同じクラスの女子とは、もうすでに、殆ど打ち解けていた。


もし、彼女が同じクラスだったら…


今頃は、どこかに遊びに行く約束でもしているかも知れない。


いや!訂正する!


話をするのも間々ならず、その姿、その目を見ることすらできない!


彼女は何回か、俺の教室、Cクラスに、親友である村仲優子に会いに、訪れたことがある。

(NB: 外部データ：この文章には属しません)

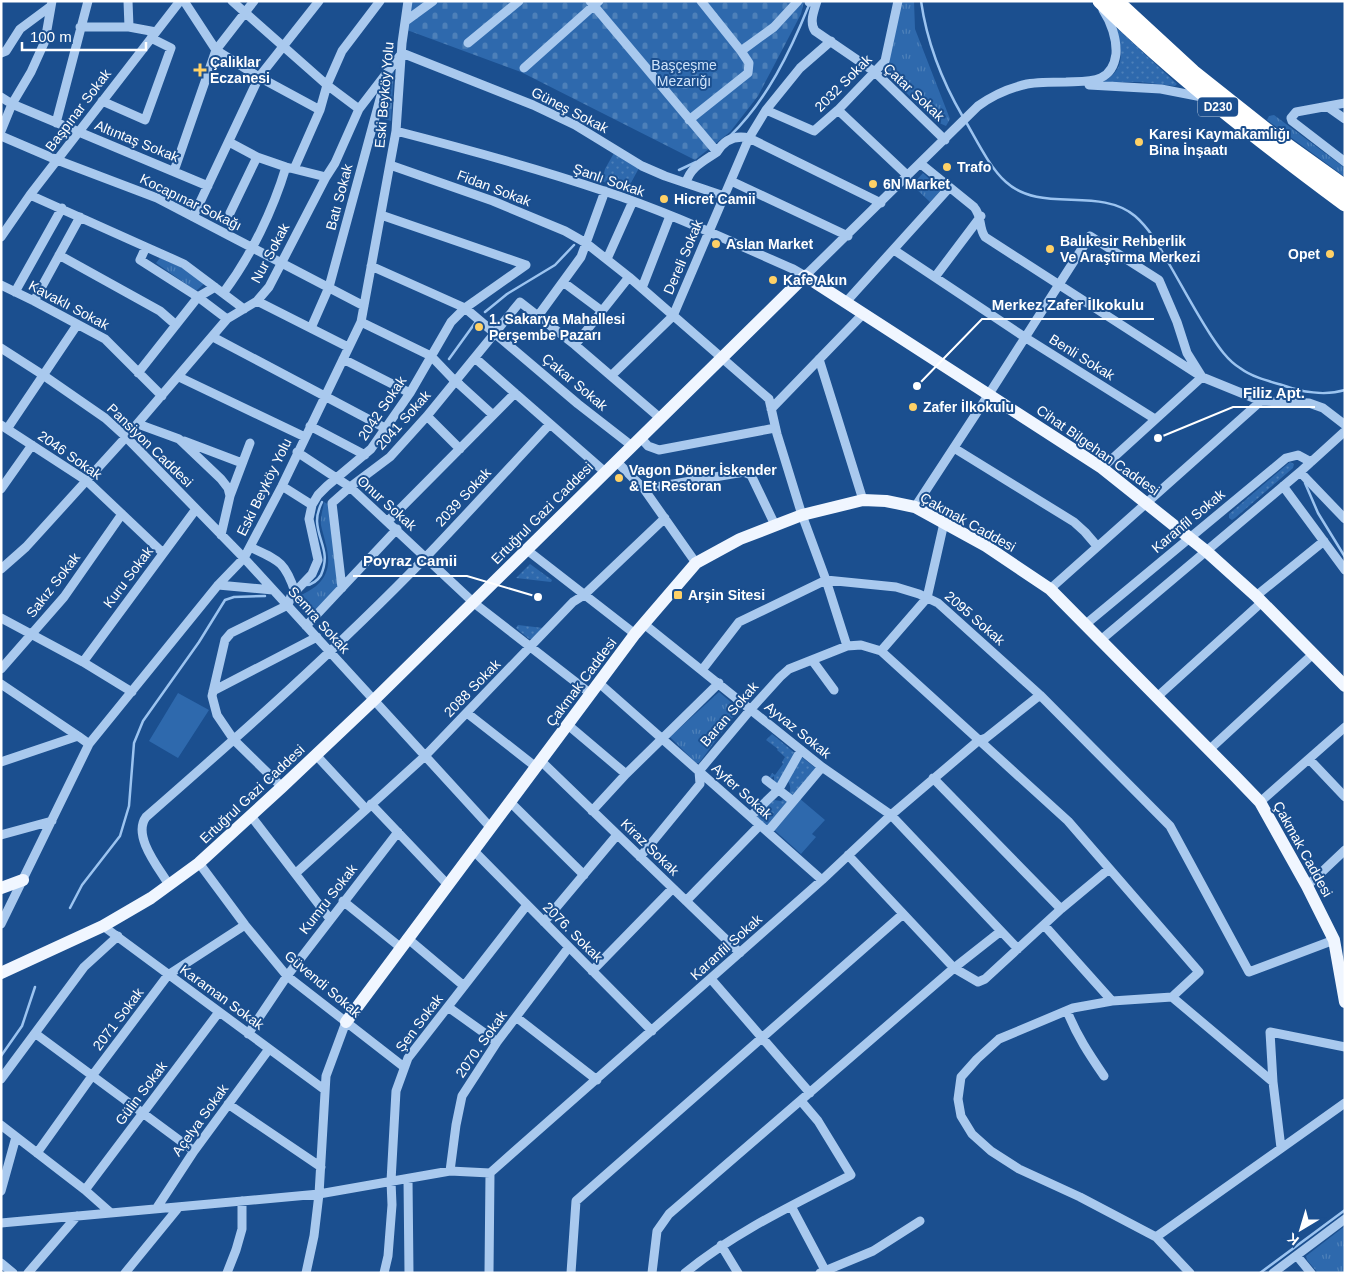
<svg xmlns="http://www.w3.org/2000/svg" width="1346" height="1274" font-family="Arial,sans-serif">
<style>
.grass{fill:url(#grass-dots)}
.forest{fill:url(#forest-firs)}
.cemetery{fill:url(#cemetery-stones)}
.park{fill:url(#park-tufts)}
.garden{fill:#2e69ad}
.lines{fill:none;stroke-linecap:round;stroke-linejoin:round}
.stream{stroke:#9cc4f0;stroke-width:2.5}
.minor{stroke:#a9c9ee;stroke-width:9}
.major{stroke:#f0f6ff;stroke-width:12}
.highway{stroke:#fff;stroke-width:15}
.minor-bridge{stroke:#a9c9ee;stroke-width:9}
.poi-dot{fill:#ffd166;stroke:#1b4f8f;stroke-width:2}
.labels{text-anchor:middle;stroke-width:4;stroke-linejoin:round;paint-order:stroke}
.shield{fill:#1b4f8f;stroke:#bbcadd;stroke-width:1}
.shield-label{font-size:12px;font-weight:bold;fill:#fff}
.poi-label{font-size:14px;font-weight:bold;fill:#fff;stroke:#1b4f8f;text-anchor:start}
.park-label{font-size:14px;fill:#cfe3fa;stroke:#1b4f8f}
.street-label{font-size:14px;fill:#fff;stroke:#1b4f8f}
.leader{fill:none;stroke:#fff;stroke-width:2}
.callout-dot{fill:#fff;stroke:#1b4f8f;stroke-width:2}
.callout-label{font-size:15px;text-anchor:middle;font-weight:bold;fill:#fff;stroke:#1b4f8f;stroke-width:4;stroke-linejoin:round;paint-order:stroke}
</style>
<defs>
<pattern id="grass-dots" width="8" height="8" patternUnits="userSpaceOnUse" patternTransform="scale(1.25)"><rect width="8" height="8" fill="#2e69ad"/><path d="M2 2h.1M6 6h.1" fill="none" stroke="#4d80b9" stroke-width="1.8" stroke-linecap="round"/></pattern>
<pattern id="forest-firs" width="22" height="20" patternUnits="userSpaceOnUse" patternTransform="scale(1.25)"><rect width="22" height="20" fill="#2e69ad"/><path d="M5 1l3.5 6h-7zM16 11l3.5 6h-7z" fill="#4d80b9"/></pattern>
<pattern id="cemetery-stones" width="16" height="16" patternUnits="userSpaceOnUse" patternTransform="scale(1.25)"><rect width="16" height="16" fill="#2e69ad"/><path d="M2 7V4a2 2 0 0 1 4 0v3zM10 15v-3a2 2 0 0 1 4 0v3z" fill="#4d80b9"/></pattern>
<pattern id="park-tufts" width="24" height="20" patternUnits="userSpaceOnUse" patternTransform="scale(1.25)"><rect width="24" height="20" fill="#2e69ad"/><path d="M3 7l-1-3M5 7V3M7 7l1-3M15 17l-1-3M17 17v-4M19 17l1-3" fill="none" stroke="#4d80b9"/></pattern>
</defs>
<rect width="100%" height="100%" fill="#1b4f8f"/>
<path class="grass" d="M1117 29 1119 30 1177 84 1175 86 1140 82H1103C1126 69 1122 52 1117 29Z
M614 153 639 168 626 192 602 181 605 169Z
M1290 462 1294 464 1293 468 1235 518 1232 520 1229 518V514Z
M530 564 552 580 551 582 516 578Z
M518 625 543 628 533 639H529L516 628Z
M772 734 796 754 779 784 774 782V776L768 780 772 773 775 775 783 764 782 762 785 757 777 750 778 749 766 740Z
M799 755 818 770 794 799 789 795C791 789 791 784 786 779Z
M787 797 791 801 769 828 755 815 774 800 781 801Z"/>
<path class="forest" d="M394 68 391 121 377 117Z"/>
<path class="cemetery" d="M412 1H804L801 14 758 96 730 132 695 160 521 72 407 30Z"/>
<path class="park" d="M901 1H914L915 29 950 119 946 126 935 121 887 74 886 71Z
M1274 115 1345 168V177L1267 120 1269 116Z
M923 173 941 190 930 202 912 185Z
M160 258 187 270 205 283 196 291 156 263Z
M324 502 331 506 338 587 309 619 295 598C303 594 315 589 321 581 335 564 325 544 321 525 320 518 323 509 324 502Z
M719 692 739 709 699 763H696L670 737Z
M1345 1226V1273H1318L1307 1260 1306 1256Z"/>
<path class="garden" d="M178 693 209 710 178 758 149 741Z
M799 798 825 820 812 834 816 837 801 854 772 828Z"/>
<g class="lines">
<path class="stream" d="M921 1C927 43 942 81 963 117
M966 122C977 141 990 168 1006 182 1041 214 1099 186 1135 216 1150 229 1159 246 1168 262 1182 286 1195 311 1210 334 1218 346 1227 360 1240 368 1252 377 1268 381 1282 385 1301 392 1325 396 1345 390
M730 136C767 100 790 52 809 5
M679 170 696 162
M485 312 507 294 555 265 574 245
M449 359 475 323
M1305 483 1318 513 1345 557
M306 585C312 585 318 580 321 575 331 552 318 542 317 521 317 514 319 508 322 502
M70 908 82 885 120 836 129 806 134 743 143 721 199 642 225 600 234 597 265 596
M1 1056 22 1026 35 987
M1260 1273 1345 1210"/>
<path class="minor" d="M128 1 129 27
M184 1 216 50 259 77 320 110
M232 1 327 85 359 109
M590 1 717 152C704 161 690 167 686 183
M809 1V2
M817 1C814 11 809 22 815 31L875 72 945 140
M407 20 433 1
M80 27H129L156 32
M468 43 519 1
M741 51 774 27 798 1
M1 53 6 51 20 29 51 6
M524 68 599 1
M1089 85 1161 89 1202 97
M1 97 12 104 208 186
M102 101 145 120 171 48 151 38
M1345 103 1296 112 1291 118 1292 121 1345 162
M1328 107 1345 119
M766 110 814 131 838 110 885 61 898 1
M838 110 908 176
M689 120 748 73 749 63 741 51 701 1
M56 123 88 1
M1 131 12 104 31 72 45 41 52 1
M396 131C466 149 536 168 604 191 669 212 731 242 793 269L805 276 978 106C993 95 1009 88 1027 84 1039 82 1054 82 1066 82 1089 81 1112 84 1116 54 1117 39 1111 22 1103 10
M1 136 57 160 157 198 364 306
M229 142 257 157 286 167 326 177
M717 152C724 140 735 135 749 138L881 203
M921 164 974 207C983 218 978 227 985 237L1202 377 1261 401 1309 403 1323 408 1345 425
M390 165 493 201 565 231 586 243 629 277 769 399 777 434 802 515 826 580 847 646
M294 169 320 110 327 85 342 51 380 1
M174 171 216 50 254 1
M731 181 848 236
M30 195 146 247
M230 213 257 157
M381 215 526 265
M193 217 259 77 319 1
M1 237 30 195 180 1
M894 250 1026 338 1155 419
M59 255 160 311 176 325
M607 259 633 201
M371 266 465 308 578 404 632 446
M935 277 981 216
M563 282 602 311
M1 285 34 301 105 339 162 396
M642 288 670 216
M15 292 62 208
M224 292C251 256 273 210 286 167
M34 301 80 217
M257 301 348 347
M846 302 949 188
M538 316 581 257 605 191
M227 319 198 297 140 260 146 247 184 264 244 309
M361 322 431 356 453 379
M311 328 329 287 386 77
M213 337 385 428
M575 345 629 277
M1 348 43 375 105 418 126 437 244 558 491 828
M475 358 605 472
M343 359 410 393
M819 359 863 500
M138 373 198 297 215 287
M612 375 673 316 749 138 766 110 800 68 831 41
M179 377 305 437
M459 384 493 415
M771 409 863 314
M427 416 460 449
M138 424 179 439 221 479 228 488 230 496 221 535
M1 425 87 481 163 553
M310 426 365 455
M7 429 77 325
M640 437 648 446 659 450 775 428
M184 441 242 463
M954 448 1074 522 1085 532 1097 546
M297 452 350 487 474 603 591 694
M616 461 644 489 696 563
M1300 472 1345 519
M282 486 312 505
M1283 486 1345 570
M1 489 32 445
M644 489 744 472 751 475 775 525
M230 496 250 443
M915 507 989 394 1090 236 1159 280 1177 322 1187 353 1202 377 1102 468
M388 521 515 393
M250 547C278 560 285 561 295 592
M527 550 635 634
M1 569 26 547 126 437 227 319 257 301 269 287 326 177 335 163 359 109 402 53 533 105 575 125 642 166 665 176 724 196
M218 585 273 590
M342 588 332 503 350 487 390 457 427 416 520 302 575 345 660 418
M1050 589 1261 401
M1256 596 1324 541
M1 618 83 662 132 692
M644 624 822 767 891 815 1018 949
M1086 624 1286 458 1298 455 1311 462
M306 626 397 529
M1102 639 1300 472 1345 431
M881 651 927 598 944 523
M812 660 834 690
M83 662 196 509
M1 669 64 597 122 514
M702 670 739 622 826 580 896 587 919 594 938 603 1040 695 1170 826 1249 972 1334 940
M599 683 822 880
M1 684 78 736
M213 691 317 637
M1157 697 1262 602
M467 713 536 767
M568 725 626 774
M1210 749 1313 654
M316 755 366 809
M1309 759 1345 797
M541 761 740 953
M1 762 78 736 89 744
M933 778 1061 909
M766 780 793 801
M282 787 234 740 217 715 212 696 225 640 231 633 288 605 291 596 312 574 318 560 309 519 312 505 318 495 327 486 371 449 410 393 451 322 465 308 526 265
M510 802 584 875
M1260 802 1345 727
M371 804 448 885
M592 811 626 774 719 683
M753 814 779 789 801 750
M251 816 330 919
M770 829 822 767
M1 835 52 821
M474 851 652 1031
M848 855 954 968 978 982 985 979 1061 909 1109 869
M640 857 700 784 699 771 751 709 780 677 789 669 847 646 861 645 881 651 1068 821 1199 972 1172 997
M199 863 245 925 287 976 404 1067
M296 873 425 756 573 602 584 595 665 518
M169 885C159 868 132 836 146 817 242 733 338 648 426 557 468 513 509 468 550 424
M1307 886 1345 850
M343 901 400 947
M686 901 760 825
M544 922 617 835
M1 924 89 744 218 585 244 558 282 486 361 322 396 131 402 43 408 1
M1044 925 1112 1001
M103 926 325 1090
M407 938 464 986
M592 971 672 889
M711 979 810 1093
M448 1007 497 1042
M1067 1011C1077 1036 1089 1054 1104 1076
M516 1017 597 1080
M36 1034 194 1151
M248 1034 287 976 398 832
M1 1079 84 967 118 936
M228 1104 321 1167
M1 1125 85 1190 111 1213
M1281 1148 1273 1082 1270 1032 1345 1047
M37 1153 92 1076 168 975 245 925
M450 1171 456 1125 462 1096 497 1042 569 947
M490 1173 822 880 891 815 978 741 986 738 1040 695
M408 1179 409 1273
M85 1190 219 1012
M1 1191 16 1137
M791 1206 825 1270
M156 1209 194 1151 269 1049
M1 1223 319 1194 450 1171 490 1173
M1156 1237 1345 1103
M721 1245 738 1273
M1297 1256 1311 1273
M1 1263 13 1273
M28 1273 77 1216
M125 1273 179 1207
M227 1273 236 1250 242 1229V1201
M306 1273 314 1236 319 1194 326 1076 346 1022
M384 1273 388 1256 392 1205 391 1181 396 1091 408 1058 527 905
M489 1273 490 1173
M571 1273 576 1201 903 914
M652 1273 657 1231 669 1214 954 968 1001 931
M685 1273C735 1232 793 1205 851 1175L818 1121 801 1101
M820 1273 873 1251 920 1221
M1190 1273 1156 1237 1080 1197 1019 1169 991 1151 972 1134 961 1116 958 1099 961 1077 977 1059 999 1039 1073 1008 1112 1001 1172 997 1273 1082
M1273 1273 1345 1219"/>
<path class="major" d="M1 888 23 880
M1 973 103 926 151 898 199 863 282 787 374 700 805 276 1102 468 1206 551 1256 596 1345 686
M346 1022 635 634 696 563 740 539 802 515 863 500 886 501 915 507 986 546 1050 589 1234 775 1260 802 1307 886 1334 940 1345 1002"/>
<path class="highway" d="M1100 1C1176 76 1259 140 1345 204
M1116 1 1193 72 1271 134 1345 187"/>
<path class="minor-bridge" d="M453 379 459 384"/>
</g>
<g class="poi-dot">
<path d="M197.5 62.5h5v5h5v5h-5v5h-5v-5h-5v-5h5z"/>
<circle cx="1139" cy="142" r="5"/>
<circle cx="947" cy="167" r="5"/>
<circle cx="873" cy="184" r="5"/>
<circle cx="664" cy="199" r="5"/>
<circle cx="716" cy="244" r="5"/>
<circle cx="1050" cy="249" r="5"/>
<circle cx="1330" cy="254" r="5"/>
<circle cx="773" cy="280" r="5"/>
<circle cx="479" cy="327" r="5"/>
<circle cx="913" cy="407" r="5"/>
<circle cx="619" cy="478" r="5"/>
<rect x="673" y="590" width="10" height="10" rx="2.5"/>
</g>
<g class="labels">
<rect class="shield" x="1198" y="97.5" width="40" height="19" rx="4"/>
<g class="shield-label">
<text x="1218" y="111">D230</text>
</g>
<g class="poi-label">
<text x="210" y="67">Çalıklar<tspan x="210" dy="16">Eczanesi</tspan></text>
<text x="1149" y="139">Karesi Kaymakamlığı<tspan x="1149" dy="16">Bina İnşaatı</tspan></text>
<text x="957" y="172">Trafo</text>
<text x="883" y="189">6N Market</text>
<text x="674" y="204">Hicret Camii</text>
<text x="1060" y="246">Balıkesir Rehberlik<tspan x="1060" dy="16">Ve Araştırma Merkezi</tspan></text>
<text x="726" y="249">Aslan Market</text>
<text x="1320" y="259" text-anchor="end">Opet</text>
<text x="783" y="285">Kafe Akın</text>
<text x="489" y="324">1. Sakarya Mahallesi<tspan x="489" dy="16">Perşembe Pazarı</tspan></text>
<text x="923" y="412">Zafer İlkokulu</text>
<text x="629" y="475">Vagon Döner İskender<tspan x="629" dy="16">&amp; Et Restoran</tspan></text>
<text x="688" y="600">Arşin Sitesi</text>
</g>
<g class="park-label">
<text x="684" y="70">Başçeşme<tspan x="684" dy="16">Mezarığı</tspan></text>
</g>
<g class="street-label">
<text transform="translate(843 83) rotate(-45)" y="5">2032 Sokak</text>
<text transform="translate(914 92) rotate(43)" y="5">Çatar Sokak</text>
<text transform="translate(384 95) rotate(-85)" y="5">Eski Beyköy Yolu</text>
<text transform="translate(78 110) rotate(-53)" y="5">Başpınar Sokak</text>
<text transform="translate(570 110) rotate(27)" y="5">Güneş Sokak</text>
<text transform="translate(137 141) rotate(22)" y="5">Altıntaş Sokak</text>
<text transform="translate(609 180) rotate(19)" y="5">Şanlı Sokak</text>
<text transform="translate(494 188) rotate(21)" y="5">Fidan Sokak</text>
<text transform="translate(339 197) rotate(-75)" y="5">Batı Sokak</text>
<text transform="translate(191 202) rotate(26)" y="5">Kocapınar Sokağı</text>
<text transform="translate(270 253) rotate(-62)" y="5">Nur Sokak</text>
<text transform="translate(683 257) rotate(-67)" y="5">Dereli Sokak</text>
<text transform="translate(69 305) rotate(28)" y="5">Kavaklı Sokak</text>
<text transform="translate(1082 357) rotate(32)" y="5">Benli Sokak</text>
<text transform="translate(575 382) rotate(40)" y="5">Çakar Sokak</text>
<text transform="translate(382 408) rotate(-56)" y="5">2042 Sokak</text>
<text transform="translate(403 420) rotate(-48)" y="5">2041 Sokak</text>
<text transform="translate(150 445) rotate(44)" y="5">Pansiyon Caddesi</text>
<text transform="translate(1098 450) rotate(35)" y="5">Cihat Bilgehan Caddesi</text>
<text transform="translate(70 455) rotate(35)" y="5">2046 Sokak</text>
<text transform="translate(264 487) rotate(-64)" y="5">Eski Beyköy Yolu</text>
<text transform="translate(463 497) rotate(-47)" y="5">2039 Sokak</text>
<text transform="translate(387 503) rotate(42)" y="5">Onur Sokak</text>
<text transform="translate(542 513) rotate(-45)" y="5">Ertuğrul Gazi Caddesi</text>
<text transform="translate(1188 521) rotate(-40)" y="5">Karanfil Sokak</text>
<text transform="translate(968 522) rotate(29)" y="5">Çakmak Caddesi</text>
<text transform="translate(128 577) rotate(-53)" y="5">Kuru Sokak</text>
<text transform="translate(53 585) rotate(-52)" y="5">Sakız Sokak</text>
<text transform="translate(975 618) rotate(41)" y="5">2095 Sokak</text>
<text transform="translate(319 620) rotate(48)" y="5">Semra Sokak</text>
<text transform="translate(581 682) rotate(-53)" y="5">Çakmak Caddesi</text>
<text transform="translate(472 688) rotate(-46)" y="5">2088 Sokak</text>
<text transform="translate(729 714) rotate(-49)" y="5">Baran Sokak</text>
<text transform="translate(798 730) rotate(39)" y="5">Ayvaz Sokak</text>
<text transform="translate(742 791) rotate(42)" y="5">Ayfer Sokak</text>
<text transform="translate(252 794) rotate(-43)" y="5">Ertuğrul Gazi Caddesi</text>
<text transform="translate(650 847) rotate(44)" y="5">Kiraz Sokak</text>
<text transform="translate(1303 849) rotate(61)" y="5">Çakmak Caddesi</text>
<text transform="translate(328 899) rotate(-52)" y="5">Kumru Sokak</text>
<text transform="translate(573 932) rotate(45)" y="5">2076. Sokak</text>
<text transform="translate(726 947) rotate(-42)" y="5">Karanfil Sokak</text>
<text transform="translate(323 984) rotate(40)" y="5">Güvendi Sokak</text>
<text transform="translate(222 997) rotate(36)" y="5">Karaman Sokak</text>
<text transform="translate(118 1019) rotate(-53)" y="5">2071 Sokak</text>
<text transform="translate(419 1023) rotate(-53)" y="5">Şen Sokak</text>
<text transform="translate(481 1044) rotate(-55)" y="5">2070. Sokak</text>
<text transform="translate(141 1093) rotate(-53)" y="5">Gülin Sokak</text>
<text transform="translate(200 1120) rotate(-54)" y="5">Açelya Sokak</text>
</g>
</g>
<path class="leader" d="M917 386L982 319H1154M1158 438L1233 407H1315M538 597L467 576H353"/>
<g class="callout-dot">
<circle cx="917" cy="386" r="5"/>
<circle cx="1158" cy="438" r="5"/>
<circle cx="538" cy="597" r="5"/>
</g>
<g class="callout-label">
<text x="1068" y="310">Merkez Zafer İlkokulu</text>
<text x="1274" y="398">Filiz Apt.</text>
<text x="410" y="566">Poyraz Camii</text>
</g>
<rect width="1346" height="1274" fill="none" stroke="#ffffff" stroke-width="5"/>
<g transform="translate(1301 1229) rotate(218)" stroke="#1b4f8f" stroke-width="4" paint-order="stroke">
<path d="M0-4L9 19L0 12L-9 19Z" fill="#ffffff"/>
<text y="-8" font-size="14" font-weight="bold" text-anchor="middle" fill="#ffffff">K</text>
</g>
<path d="M22 42v8h124v-8" fill="none" stroke="#ffffff" stroke-width="2.5"/>
<text x="30" y="42" font-size="15" fill="#ffffff" stroke="#1b4f8f" stroke-width="4" paint-order="stroke">100 m</text>
</svg>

その時も、隆志と話をしながら、ちらちらと見ることしかできず…


揚句の果てには、彼女がこちらを見ようものなら、直ぐさま顔を逆方向へ向け、教室から出ていく有様…


あぁ、情けない…



本来の俺は…


言いたい事は言う!


したい事はする!


という性格なのに…


恋愛に関しては、それは皆無に等しい。


未だかつて、告白というものも、した事がない。


こんなんで、彼女との関係が、恋愛に発展するのだろうか?


俺はすでに『一生の片思い』に嵌まりつつあるのではないだろうか…


あぁ、恋愛の神様!


どうか俺に、何にもしなくてもいい様な、チャンスを与えては貰えないだろうか?



………………



女々しいぞ!俺!


そして、虚しい…




俺の頭の中は、どんどん彼女で埋め尽くされていった。


俺が、唯一彼女を忘れているのは、ギターを練習している時だけだった。


彼女に参っている俺も、ギターへの集中力は、怠らずにいれた。




そんな風に、恋愛に対しては、無駄な行動ばかり取っていた俺は、いつの間にか、一学期を終えようとしていた。